Nella sezione dedicata agli antizanzare e prodotti dopopuntura puoi confrontare formati diversi, ma la lettura dell’etichetta resta decisiva. Lì trovi indicazioni su età, modalità d’uso, durata stimata, avvertenze, numero di applicazioni e zone del corpo da evitare. Il repellente non uccide la zanzara e non rende invisibili per sempre: crea una barriera temporanea. Se viene usato troppo poco, se resta concentrato solo su alcune zone o se non viene riapplicato quando serve, la protezione si accorcia e il prodotto sembra meno efficace di quanto sia.

Principio attivo, concentrazione e durata: le tre cose da leggere in etichetta

L’etichetta di un repellente antizanzare non è una formalità. È il punto in cui si capisce se il prodotto è adatto a un adulto, a un bambino, a una pelle sensibile o a un viaggio in cui serve una copertura più lunga. Il principio attivo dice “che cosa” sta proteggendo: DEET, icaridina e IR3535 sono molecole diverse, con caratteristiche diverse. La concentrazione aiuta a intuire la durata della protezione, anche se non va letta come una gara al numero più alto. Un prodotto più concentrato può essere utile quando l’esposizione è intensa, ma non è automaticamente la scelta più comoda per un uso breve e quotidiano.

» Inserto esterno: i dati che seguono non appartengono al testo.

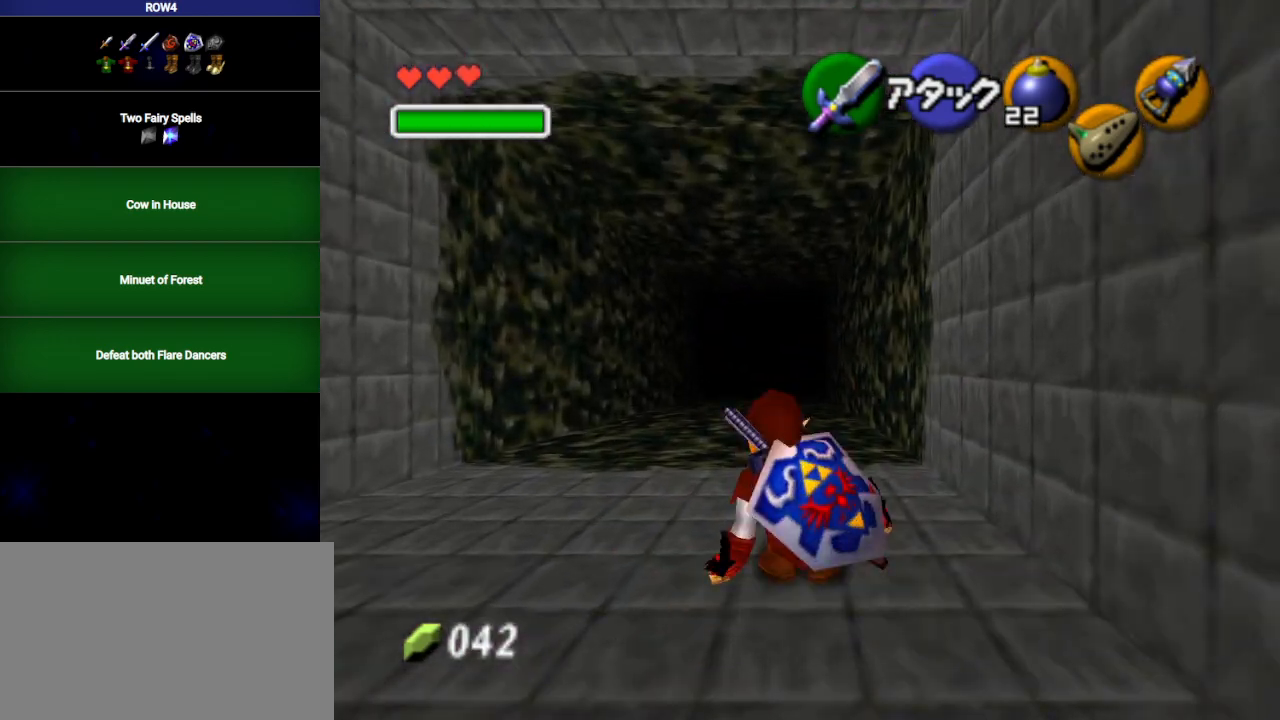
{"buttons": ["A"], "left_stick": "up", "right_stick": "center", "events": [[67, "A", "down"]]}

La durata dichiarata va interpretata con buon senso. Sudore, acqua, asciugamano, vestiti aderenti e applicazione incompleta possono ridurla. Conviene controllare ogni quanto riapplicare il prodotto e se l’uso è consentito più volte nella stessa giornata. Se in etichetta è indicato di non applicarlo su mucose, occhi, bocca, pelle lesa o zone irritate, non è un dettaglio secondario. Nei bambini, inoltre, il repellente dovrebbe essere applicato da un adulto: prima sulle proprie mani e poi sulla pelle del bambino, evitando mani, contorno occhi e bocca.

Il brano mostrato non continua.